[[ Passage to read, beginning ]]
October 24, 2007 8:12 AM PDT

Schneier: Beware security products

A leading security expert has warned businesses to beware of buying shoddy security products.

Bruce Schneier, founder and chief technical officer of BT Counterpane, issued the warning at the RSA Conference Europe 2007 in London on Tuesday. He told delegates that they should not necessarily trust security vendors to give a fair representation of the security of those products.

"There might be a political bent to security decisions, or there might be a marketing bent," said Schneier, citing as an example people selling smart cards who "do a lot to convince us that smart cards are the answer to security problems. For every company that's secure, there's at least one 'me too.'"

Schneier said it was difficult for companies to judge the security of varying products because known attacks are relatively rare, making it hard to collect enough data for security-product evaluations.

"If events are high-damage and rare it's difficult to get data. I'm not going to know (the validity of a product) because I don't have the data. After 9/11 there was a huge inquiry into what went wrong, but it's hard to tell what went wrong because it was one event. There's not enough data," said Schneier.

"The (security) market is asymetrical--the seller knows a lot more than the buyer," said Schneier. "In the U.S., a lousy used car is called a lemon--but you don't know until you drive it off the lot that it's a lemon."
[[ Passage to read, end ]]
Brief 1:
In the article on Schneier's warning, why does he say it is hard for companies to judge the security of different products? Answer in one to three sentences.
Brief 2:
Quote the article on Schneier's warning from "Bruce Schneier, founder" to "for security-product evaluations.".
You won't need the listing for any of this work.
[[ Data extract, beginning ]]
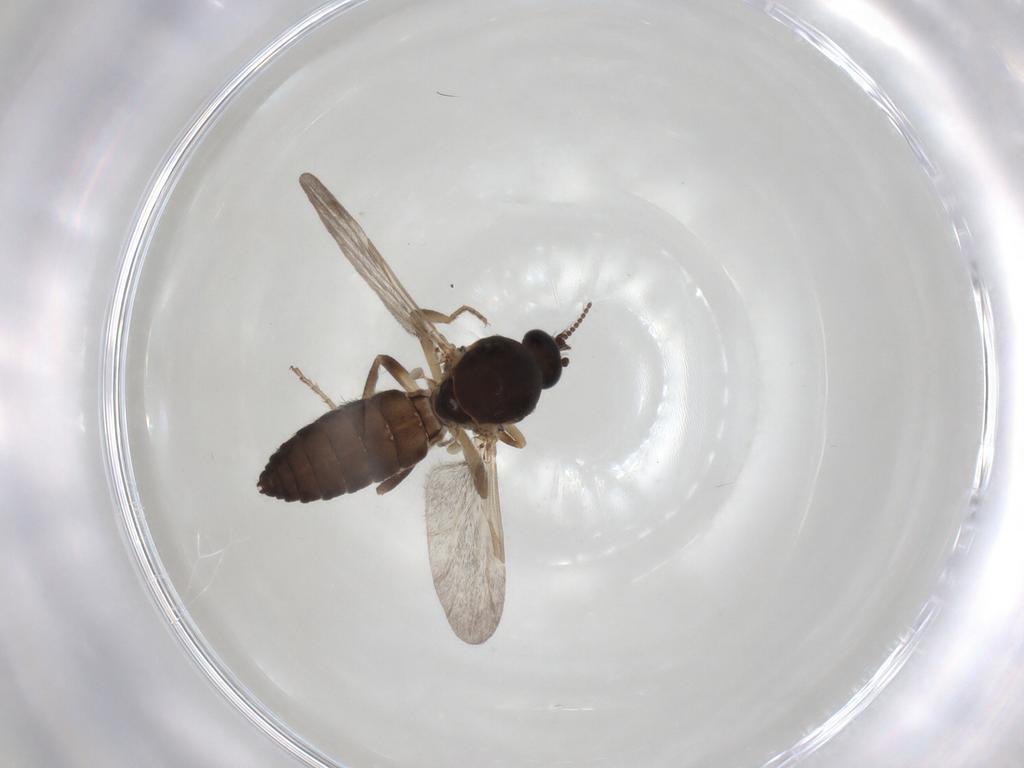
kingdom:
[[ Data extract, end ]]
Result 1:
Known attacks are relatively rare, so it is hard to collect enough data to evaluate security products. When events are high-damage and rare, there is not enough data to know whether a product is valid.

Result 2:
Bruce Schneier, founder and chief technical officer of BT Counterpane, issued the warning at the RSA Conference Europe 2007 in London on Tuesday. He told delegates that they should not necessarily trust security vendors to give a fair representation of the security of those products.

"There might be a political bent to security decisions, or there might be a marketing bent," said Schneier, citing as an example people selling smart cards who "do a lot to convince us that smart cards are the answer to security problems. For every company that's secure, there's at least one 'me too.'"

Schneier said it was difficult for companies to judge the security of varying products because known attacks are relatively rare, making it hard to collect enough data for security-product evaluations.